In his first season as a United manager, Mourinho achieved a miserly 6th place, but was granted Champions League qualification through virtue of winning the Europa league, the first year the rule had been put in place. Further improvements were to be found in his sophomore with a solid second. However, now in his third season, the Portuguese and his side find themselves falling further and further behind the rampaging leading pack, which a point against a struggling Eagles side did nothing to help.
In 2013/14, which began with Moysey and eventually ended with Giggsy, United recorded their worst ever finish in the Premier League era.
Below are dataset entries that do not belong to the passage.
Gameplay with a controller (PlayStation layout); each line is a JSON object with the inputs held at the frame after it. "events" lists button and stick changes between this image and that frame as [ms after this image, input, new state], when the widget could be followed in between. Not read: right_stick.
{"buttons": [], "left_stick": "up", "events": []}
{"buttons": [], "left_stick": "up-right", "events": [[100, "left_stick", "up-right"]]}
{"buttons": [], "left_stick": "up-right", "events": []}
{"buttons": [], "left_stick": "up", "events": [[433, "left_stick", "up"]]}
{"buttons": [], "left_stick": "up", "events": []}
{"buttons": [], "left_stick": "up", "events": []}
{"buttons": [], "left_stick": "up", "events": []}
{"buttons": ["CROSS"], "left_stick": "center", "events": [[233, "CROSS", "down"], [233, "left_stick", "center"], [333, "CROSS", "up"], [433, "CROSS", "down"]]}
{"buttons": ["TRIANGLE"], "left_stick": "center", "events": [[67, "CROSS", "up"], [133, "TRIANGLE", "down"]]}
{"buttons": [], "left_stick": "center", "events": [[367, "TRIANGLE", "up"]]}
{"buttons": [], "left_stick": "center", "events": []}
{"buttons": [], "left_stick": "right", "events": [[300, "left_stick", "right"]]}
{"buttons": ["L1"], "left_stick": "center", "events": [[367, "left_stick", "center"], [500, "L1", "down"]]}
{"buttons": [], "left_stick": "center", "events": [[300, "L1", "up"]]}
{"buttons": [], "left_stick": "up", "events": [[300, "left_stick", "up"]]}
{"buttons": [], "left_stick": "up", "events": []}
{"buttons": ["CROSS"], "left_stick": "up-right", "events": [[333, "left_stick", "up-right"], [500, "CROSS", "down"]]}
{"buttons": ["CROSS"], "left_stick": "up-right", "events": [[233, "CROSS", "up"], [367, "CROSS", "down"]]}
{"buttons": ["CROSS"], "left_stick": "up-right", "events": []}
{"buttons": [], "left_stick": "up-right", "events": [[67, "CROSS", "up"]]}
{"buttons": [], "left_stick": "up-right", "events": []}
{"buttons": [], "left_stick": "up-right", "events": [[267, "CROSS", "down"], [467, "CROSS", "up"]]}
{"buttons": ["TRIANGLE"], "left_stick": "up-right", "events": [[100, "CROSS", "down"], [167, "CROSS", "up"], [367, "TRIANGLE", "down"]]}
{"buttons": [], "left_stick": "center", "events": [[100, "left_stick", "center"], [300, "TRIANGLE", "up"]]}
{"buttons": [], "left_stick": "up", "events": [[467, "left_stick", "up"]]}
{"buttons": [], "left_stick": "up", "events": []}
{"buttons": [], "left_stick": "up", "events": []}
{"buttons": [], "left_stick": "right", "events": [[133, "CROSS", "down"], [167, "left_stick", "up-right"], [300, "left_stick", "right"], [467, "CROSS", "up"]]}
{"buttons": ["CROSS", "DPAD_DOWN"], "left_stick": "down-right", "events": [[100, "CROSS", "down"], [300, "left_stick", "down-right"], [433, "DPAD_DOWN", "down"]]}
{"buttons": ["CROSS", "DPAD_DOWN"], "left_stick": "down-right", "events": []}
The Scotsman was eventually sacked with three games remaining on 22nd April 2014, following a 2-0 loss at Goodison to his old club Everton the preceding Sunday, completing a league double for the Toffees. The previous December, Everton - under the guidance of Roberto Martinez - registered their first win at Manchester United in 21 years, compounding the misery for Moyes who had failed to do so throughout his 11-year tenure on Merseyside.
Now, the slightly different standings in the two tables - separated by the five years - might have gone some way to disguise Mourinho’s failings. United are currently seventh, seven points from a European spot but an astonishing 14 points adrift off leaders Manchester City - remember, it’s not even December yet.
After 13 games under Moyes, United had a goal difference of plus five and an extra point on Mourinho’s current crop, suffering three losses compared to this season’s four. Currently United have a goal difference of -1.
At this point of the season, Moyes’ side were nestled in eighth, behind Newcastle United and Southampton.
Saints are United’s next opponents and should the beleaguered Mark Hughes pull off a shock result (a loss at Craven Cottage this weekend dropped the south-coast side into the relegation zone) then the two United managerial records are sure to be put up against each other further.
If United do lose at St.Mary’s, either Leicester or Watford take maximum points at the King Power Stadium and Bournemouth beat Manchester City at the Etihad - as improbable as that may seem - then the Red Devils would drop to the lowly ninth position seen after 14 games in winter 2013.
United finished the 2013/14 season on 64 points; 19 wins, seven draws, and the most losses (12) in their PL history, as well as humiliatingly witnessing two of their fiercest rivals, Liverpool and Manchester City, go toe to toe for the title, eventually won by the latter.
This season, in theory, for United to win the Premier League they would have need for City to produce results that equate to five losses - or 15 dropped points, whilst winning all of their own.
Unbeaten so far this campaign, last season City lost just two.